Recension : Laure Bereni, Le Management de la vertu. La Diversité en entreprise à New York et à Paris (2023, Presses de Sciences Po)

Laure Bereni (2023), Le Management de la vertu. La Diversité en entreprise à New York et à Paris, Paris, Presses de Sciences Po, 288 p.

Recension version post-print par

Farah Deruelle
farah.deruelle@univ-tlse2.fr
Doctorante en sociologie, Université Toulouse Jean Jaurès/CERTOP ; CERTOP, Maison de la Recherche, 5 allées Antonio Machado, 31058 Toulouse cedex 9, France ;

 

Avec cet ouvrage pointu et résultant d’une décennie d’enquête, Laure Bereni propose « une lecture inédite du capitalisme contemporain et de ses nouveaux habits » (p. 8). Les habits en question désignent les politiques en plein essor de management de la diversité en entreprise, dont l’objectif est de prémunir les salarié·es de discriminations liées à la race, au sexe, à l’âge ou encore au handicap. Le désintéressement de la diversité paraît d’emblée un vœu pieu, sa qualité première étant d’être bonne pour les affaires. À l’heure où la mondialisation enjoint le patronat et son paternalisme à se refondre, la diversité sert surtout à la maximisation des rendements et à la conquête de nouveaux marchés raciaux. C’est sur l’institutionnalisation paradoxale de cette nouvelle catégorie de l’action publique que s’attarde l’ouvrage, soucieux de la resituer dans une ambitieuse comparaison internationale.

La méthode de l’auteure consiste à « comparer pour dénaturaliser » (p. 22) deux contextes d’émergence de part et d’autre de l’Atlantique. Elle s’appuie, entre autres matériaux, sur 112 entretiens menés auprès de cadres de la diversité de grandes entreprises privées des deux côtes, ainsi que des observations en ligne de leurs événements professionnels. L’ouverture de l’ouvrage sur deux portraits, Daniela, femme latina exerçant la fonction aux États-Unis et Isabelle, son homologue blanche en France, laisse deviner la pomme de discorde entre deux approches nationales jugées irréconciliables. La première différence mise en exergue par la comparaison, c’est cette persistance française à taire la race, à la diluer du périmètre de compétences de la diversité. Mais le regard comparatif informe aussi sur les nombreuses similarités entre Paris et New York. Malgré leur accès à la direction, ces managers font face au même manque de crédibilité pour imposer leur vision en interne. Profitable, la diversité n’en trouble pas moins le business as usual, jetant alors le discrédit sur ses promotrices plus ou moins zélées. Malgré trois premiers chapitres un peu arides, on apprécie que l’ouvrage ne fasse pas l’impasse sur une contextualisation théorique longue, pleinement nécessaire à la compréhension, plus fluide, des trois derniers chapitres consacrés à l’exposition des résultats.

#### MATÉRIEL FOURNI:
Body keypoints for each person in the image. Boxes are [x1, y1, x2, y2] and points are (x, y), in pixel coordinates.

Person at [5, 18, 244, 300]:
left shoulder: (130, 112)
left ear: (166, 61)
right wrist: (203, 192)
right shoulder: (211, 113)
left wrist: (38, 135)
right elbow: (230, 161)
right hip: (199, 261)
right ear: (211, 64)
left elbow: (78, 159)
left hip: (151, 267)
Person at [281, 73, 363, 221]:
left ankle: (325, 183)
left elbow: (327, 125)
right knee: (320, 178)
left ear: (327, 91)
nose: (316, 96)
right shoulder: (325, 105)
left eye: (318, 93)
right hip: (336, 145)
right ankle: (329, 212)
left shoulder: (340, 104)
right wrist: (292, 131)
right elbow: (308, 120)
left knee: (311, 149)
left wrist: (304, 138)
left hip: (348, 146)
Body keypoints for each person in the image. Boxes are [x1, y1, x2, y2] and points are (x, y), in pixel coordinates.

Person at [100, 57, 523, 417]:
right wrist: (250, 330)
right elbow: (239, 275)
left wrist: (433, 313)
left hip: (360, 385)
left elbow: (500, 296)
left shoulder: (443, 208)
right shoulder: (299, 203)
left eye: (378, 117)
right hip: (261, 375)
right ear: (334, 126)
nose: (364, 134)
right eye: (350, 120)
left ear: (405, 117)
* * *
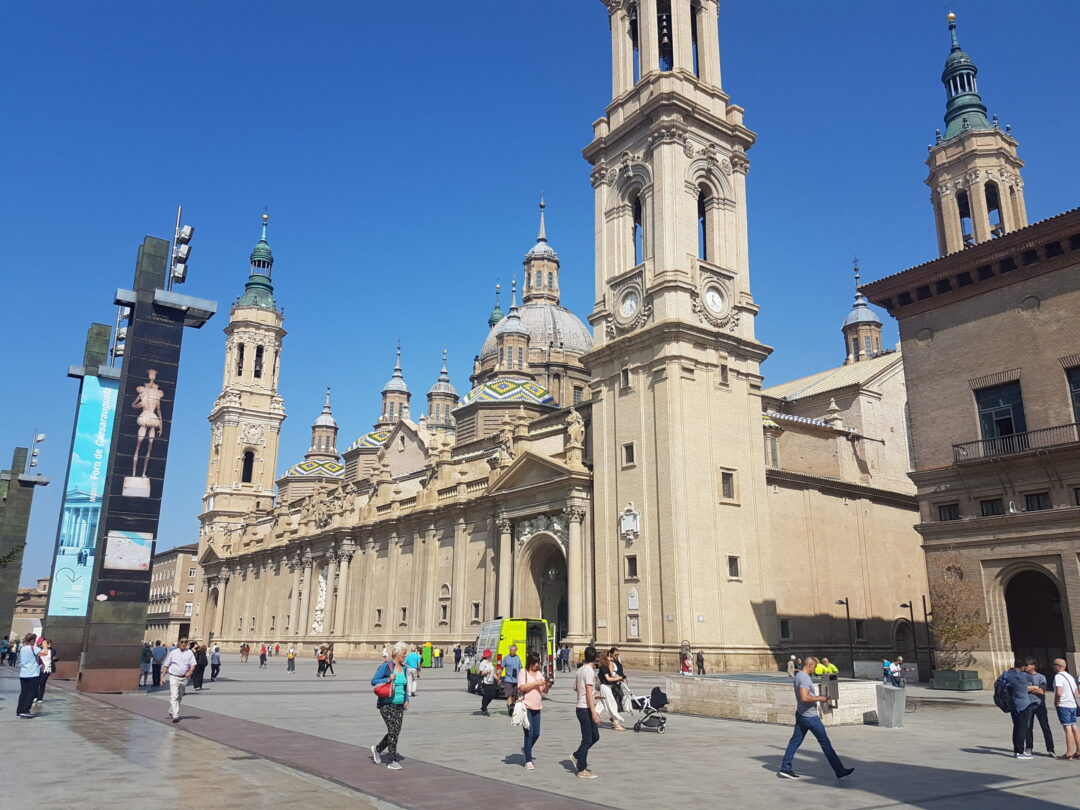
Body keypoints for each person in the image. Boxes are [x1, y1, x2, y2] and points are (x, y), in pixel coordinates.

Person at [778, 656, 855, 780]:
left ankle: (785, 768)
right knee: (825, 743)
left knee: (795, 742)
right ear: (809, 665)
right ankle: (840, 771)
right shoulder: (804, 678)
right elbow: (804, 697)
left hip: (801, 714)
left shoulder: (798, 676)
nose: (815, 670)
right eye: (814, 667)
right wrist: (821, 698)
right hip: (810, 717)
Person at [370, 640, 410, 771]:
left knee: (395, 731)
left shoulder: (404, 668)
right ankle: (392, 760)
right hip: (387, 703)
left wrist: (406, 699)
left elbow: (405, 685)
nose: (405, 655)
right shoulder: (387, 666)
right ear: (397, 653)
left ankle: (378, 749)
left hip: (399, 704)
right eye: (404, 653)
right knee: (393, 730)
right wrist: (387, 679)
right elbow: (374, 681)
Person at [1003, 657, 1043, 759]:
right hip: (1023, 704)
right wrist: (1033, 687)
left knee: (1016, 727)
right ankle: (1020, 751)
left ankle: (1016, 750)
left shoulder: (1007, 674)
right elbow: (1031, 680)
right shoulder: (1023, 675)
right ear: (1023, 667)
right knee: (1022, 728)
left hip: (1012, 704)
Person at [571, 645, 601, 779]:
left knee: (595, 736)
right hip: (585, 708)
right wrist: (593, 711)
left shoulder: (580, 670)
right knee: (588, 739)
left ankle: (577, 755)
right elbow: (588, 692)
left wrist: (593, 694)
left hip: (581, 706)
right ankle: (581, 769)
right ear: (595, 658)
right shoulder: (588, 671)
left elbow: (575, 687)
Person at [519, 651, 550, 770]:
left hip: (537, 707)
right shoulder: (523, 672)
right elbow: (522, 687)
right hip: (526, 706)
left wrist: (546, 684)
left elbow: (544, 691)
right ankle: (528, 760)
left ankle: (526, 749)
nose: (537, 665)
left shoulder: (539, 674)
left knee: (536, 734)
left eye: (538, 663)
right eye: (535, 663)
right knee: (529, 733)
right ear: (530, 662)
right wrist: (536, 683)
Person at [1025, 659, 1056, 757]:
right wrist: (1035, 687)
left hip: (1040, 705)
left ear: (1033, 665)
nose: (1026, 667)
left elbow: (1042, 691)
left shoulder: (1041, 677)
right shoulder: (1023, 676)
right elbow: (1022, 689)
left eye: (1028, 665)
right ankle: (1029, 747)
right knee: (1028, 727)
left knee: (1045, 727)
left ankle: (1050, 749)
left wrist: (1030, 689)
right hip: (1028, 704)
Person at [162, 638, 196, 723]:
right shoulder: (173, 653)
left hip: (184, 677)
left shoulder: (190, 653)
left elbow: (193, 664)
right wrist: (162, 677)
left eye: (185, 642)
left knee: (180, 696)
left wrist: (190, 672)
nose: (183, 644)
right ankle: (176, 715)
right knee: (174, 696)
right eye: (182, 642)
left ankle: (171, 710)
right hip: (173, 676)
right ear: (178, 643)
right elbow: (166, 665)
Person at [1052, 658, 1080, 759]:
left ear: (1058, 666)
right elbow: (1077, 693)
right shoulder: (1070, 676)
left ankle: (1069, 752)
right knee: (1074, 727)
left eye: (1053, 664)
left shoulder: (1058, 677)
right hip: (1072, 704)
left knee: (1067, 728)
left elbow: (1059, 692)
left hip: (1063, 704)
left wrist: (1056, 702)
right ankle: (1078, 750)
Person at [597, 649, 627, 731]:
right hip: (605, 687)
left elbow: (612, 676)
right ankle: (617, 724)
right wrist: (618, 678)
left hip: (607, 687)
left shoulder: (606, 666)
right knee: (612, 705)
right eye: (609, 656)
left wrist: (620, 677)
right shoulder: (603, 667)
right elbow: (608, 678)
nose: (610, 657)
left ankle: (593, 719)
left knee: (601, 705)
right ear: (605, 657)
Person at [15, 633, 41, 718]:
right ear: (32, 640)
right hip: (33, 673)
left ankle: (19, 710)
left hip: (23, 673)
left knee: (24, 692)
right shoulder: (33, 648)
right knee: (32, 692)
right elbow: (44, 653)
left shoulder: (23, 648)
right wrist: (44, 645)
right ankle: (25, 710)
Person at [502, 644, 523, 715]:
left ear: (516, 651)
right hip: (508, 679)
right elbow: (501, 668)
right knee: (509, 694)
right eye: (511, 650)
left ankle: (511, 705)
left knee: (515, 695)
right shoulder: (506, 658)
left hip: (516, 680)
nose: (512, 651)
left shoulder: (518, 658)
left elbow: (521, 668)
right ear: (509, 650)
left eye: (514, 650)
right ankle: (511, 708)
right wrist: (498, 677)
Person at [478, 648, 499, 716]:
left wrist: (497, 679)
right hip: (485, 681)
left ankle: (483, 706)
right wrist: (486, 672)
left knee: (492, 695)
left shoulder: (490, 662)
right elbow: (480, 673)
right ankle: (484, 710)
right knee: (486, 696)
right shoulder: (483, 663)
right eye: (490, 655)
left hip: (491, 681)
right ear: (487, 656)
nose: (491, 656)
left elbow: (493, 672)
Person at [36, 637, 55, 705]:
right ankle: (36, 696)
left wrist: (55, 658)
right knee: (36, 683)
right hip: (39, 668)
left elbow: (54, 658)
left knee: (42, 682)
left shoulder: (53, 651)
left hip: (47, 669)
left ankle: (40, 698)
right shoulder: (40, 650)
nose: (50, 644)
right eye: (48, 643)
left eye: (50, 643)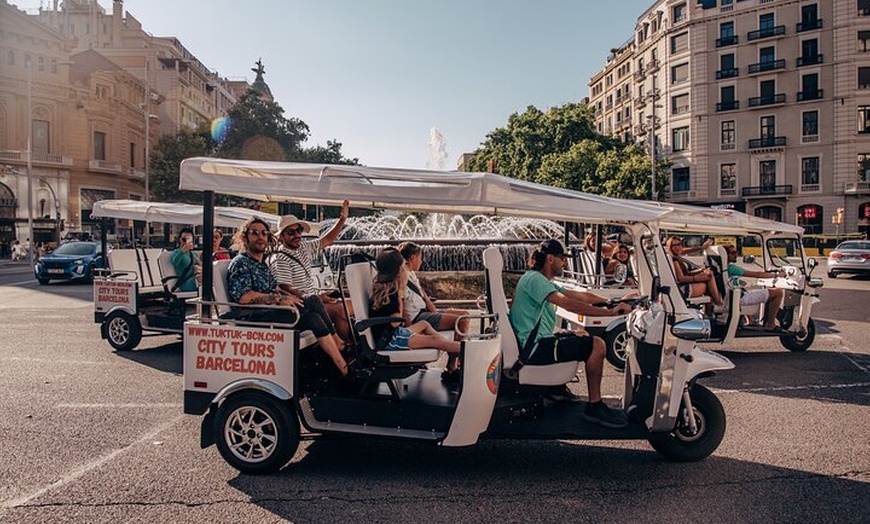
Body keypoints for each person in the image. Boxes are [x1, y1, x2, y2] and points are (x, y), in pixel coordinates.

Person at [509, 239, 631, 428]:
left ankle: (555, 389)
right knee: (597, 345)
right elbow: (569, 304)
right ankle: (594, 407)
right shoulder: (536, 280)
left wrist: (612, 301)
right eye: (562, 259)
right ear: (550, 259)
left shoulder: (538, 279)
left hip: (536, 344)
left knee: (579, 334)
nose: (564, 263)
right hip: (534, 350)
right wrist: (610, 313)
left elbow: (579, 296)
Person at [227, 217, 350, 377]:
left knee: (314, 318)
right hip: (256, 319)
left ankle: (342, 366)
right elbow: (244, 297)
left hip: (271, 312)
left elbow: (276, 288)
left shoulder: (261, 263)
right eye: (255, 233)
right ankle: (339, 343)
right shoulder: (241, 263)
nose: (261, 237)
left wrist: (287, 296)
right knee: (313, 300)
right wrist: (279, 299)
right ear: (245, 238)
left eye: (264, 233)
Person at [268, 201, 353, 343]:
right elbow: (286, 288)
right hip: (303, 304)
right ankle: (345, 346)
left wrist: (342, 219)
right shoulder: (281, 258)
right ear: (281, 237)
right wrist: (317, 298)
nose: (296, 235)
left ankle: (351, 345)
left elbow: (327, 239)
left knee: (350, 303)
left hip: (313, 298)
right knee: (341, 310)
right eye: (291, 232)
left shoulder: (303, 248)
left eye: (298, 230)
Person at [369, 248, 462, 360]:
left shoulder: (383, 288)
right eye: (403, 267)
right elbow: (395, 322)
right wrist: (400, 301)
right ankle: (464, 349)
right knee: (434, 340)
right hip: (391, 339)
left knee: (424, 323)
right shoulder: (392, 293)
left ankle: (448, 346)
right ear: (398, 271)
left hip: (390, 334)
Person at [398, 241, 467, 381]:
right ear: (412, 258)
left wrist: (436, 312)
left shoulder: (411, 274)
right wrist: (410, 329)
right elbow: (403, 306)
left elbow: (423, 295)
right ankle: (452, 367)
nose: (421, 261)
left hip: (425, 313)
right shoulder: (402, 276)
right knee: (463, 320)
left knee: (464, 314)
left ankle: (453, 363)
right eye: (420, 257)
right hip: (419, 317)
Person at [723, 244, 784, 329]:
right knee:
--
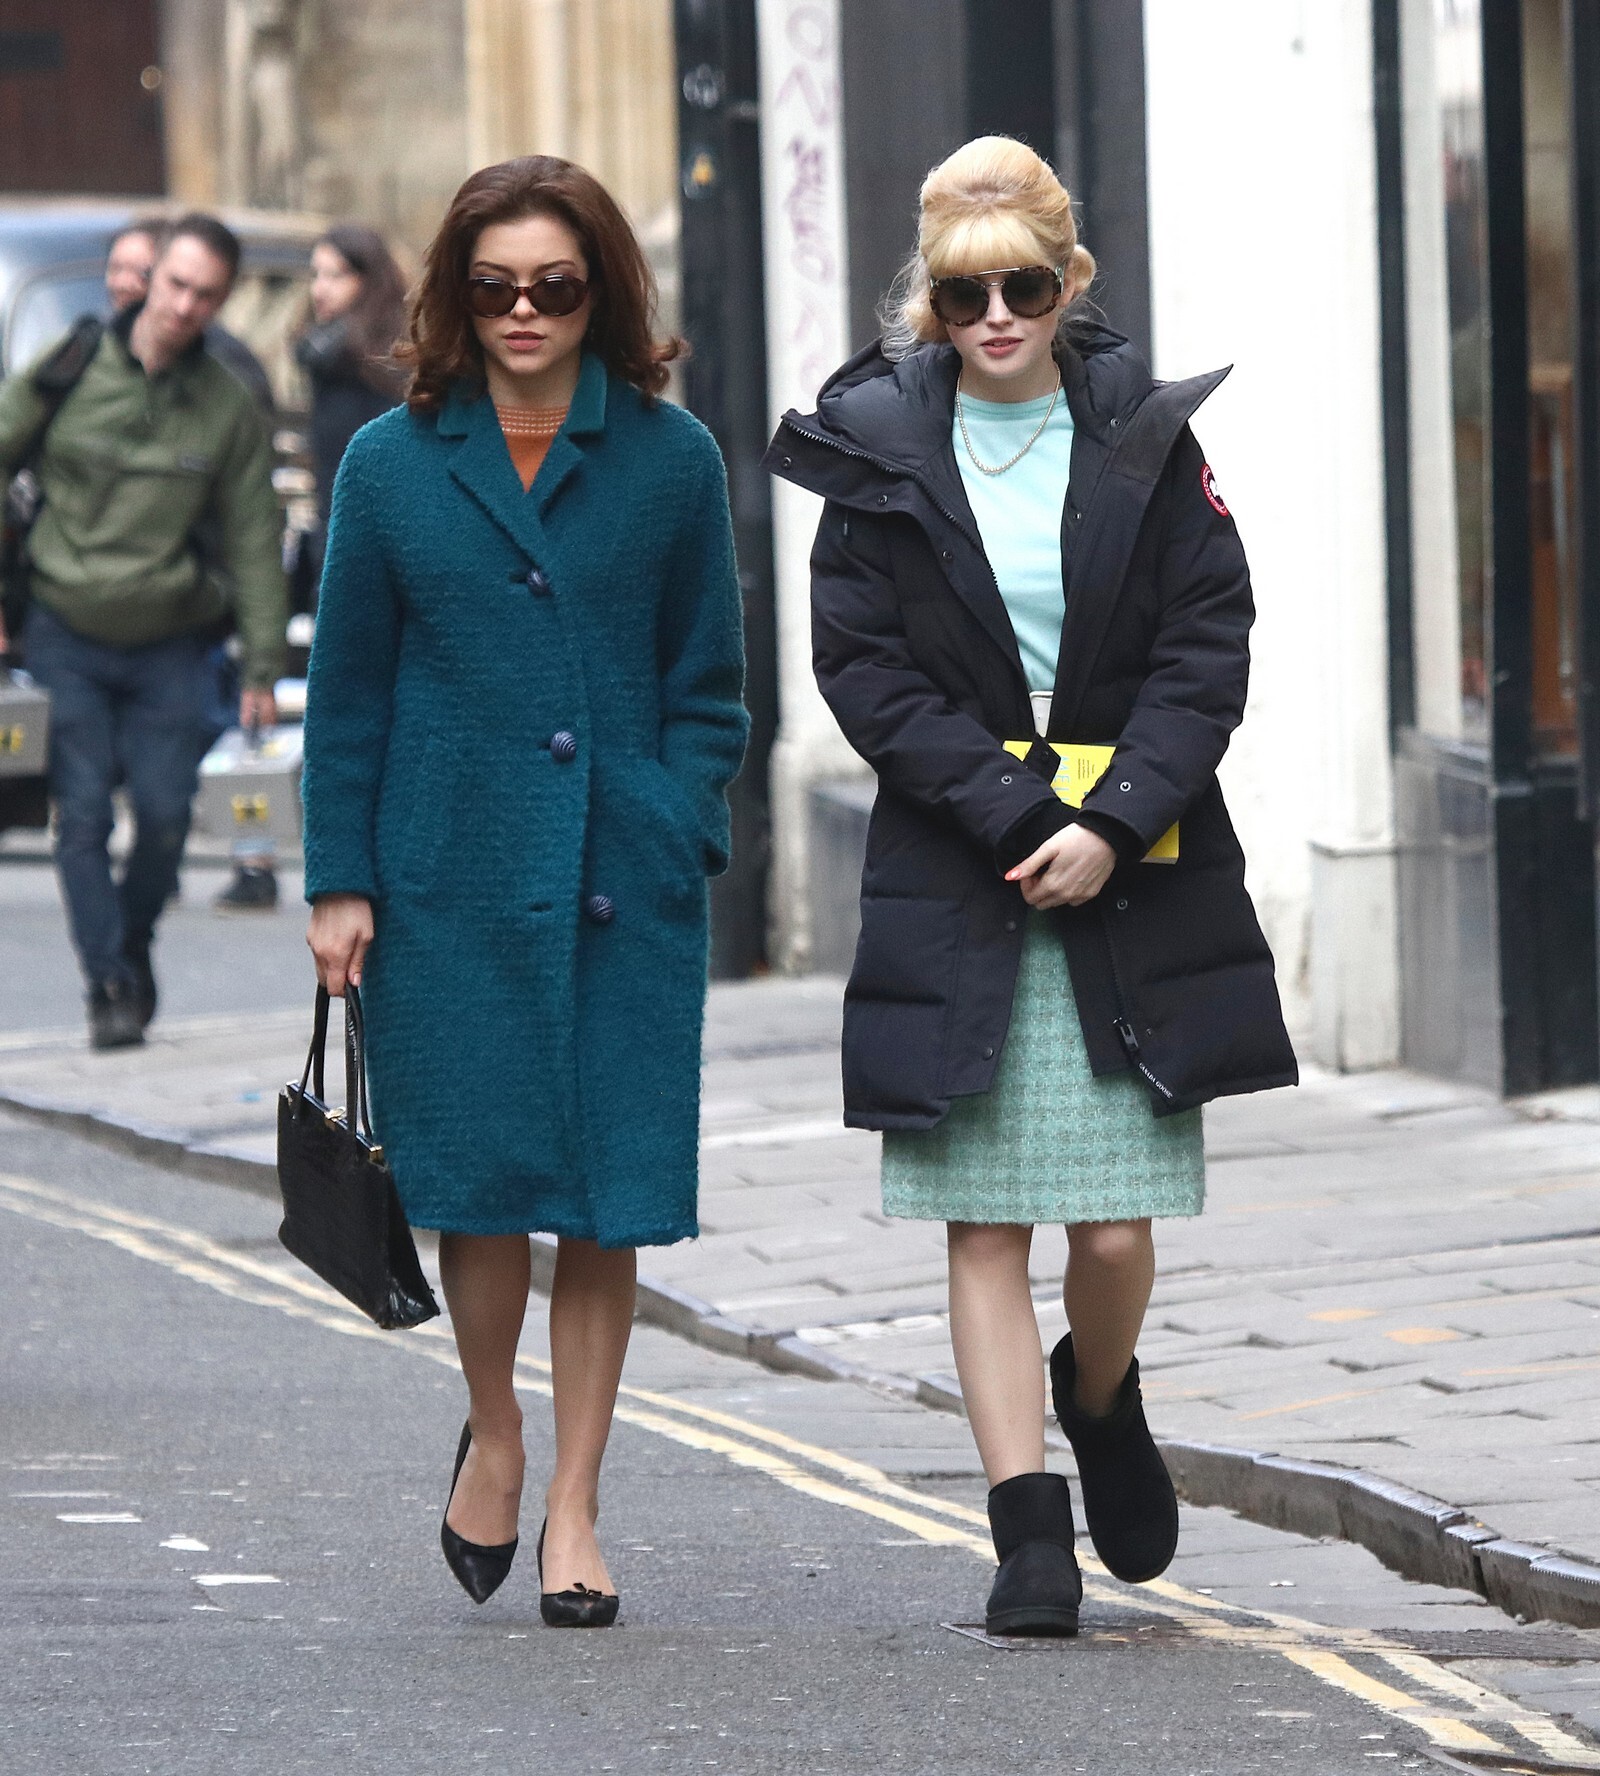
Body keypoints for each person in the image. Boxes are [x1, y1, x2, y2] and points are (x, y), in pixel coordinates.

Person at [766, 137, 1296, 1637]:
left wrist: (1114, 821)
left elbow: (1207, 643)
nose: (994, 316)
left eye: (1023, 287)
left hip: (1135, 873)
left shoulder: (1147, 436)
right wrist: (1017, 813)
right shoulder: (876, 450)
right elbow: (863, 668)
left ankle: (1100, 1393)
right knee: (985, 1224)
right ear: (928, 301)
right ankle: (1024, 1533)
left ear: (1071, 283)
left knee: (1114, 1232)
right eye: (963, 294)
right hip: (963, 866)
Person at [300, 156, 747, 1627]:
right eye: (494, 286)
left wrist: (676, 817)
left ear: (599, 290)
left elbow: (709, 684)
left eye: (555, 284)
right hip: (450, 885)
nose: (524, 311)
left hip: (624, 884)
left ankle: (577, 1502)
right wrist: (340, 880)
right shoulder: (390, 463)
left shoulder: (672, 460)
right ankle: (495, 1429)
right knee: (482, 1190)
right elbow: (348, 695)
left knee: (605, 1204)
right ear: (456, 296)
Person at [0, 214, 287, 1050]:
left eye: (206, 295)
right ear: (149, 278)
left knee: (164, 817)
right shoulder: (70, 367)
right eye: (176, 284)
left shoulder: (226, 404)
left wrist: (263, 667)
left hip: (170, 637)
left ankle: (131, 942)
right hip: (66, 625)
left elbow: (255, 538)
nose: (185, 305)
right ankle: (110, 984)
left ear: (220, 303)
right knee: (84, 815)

#### CONSIGNE:
D'après la recension, sur combien d'entretiens l'enquête de Laure Bereni s'appuie-t-elle ? Le matériel fourni n'a aucun lien avec la recension.

#### RÉPONSE:
Sur 112 entretiens menés auprès de cadres de la diversité de grandes entreprises privées.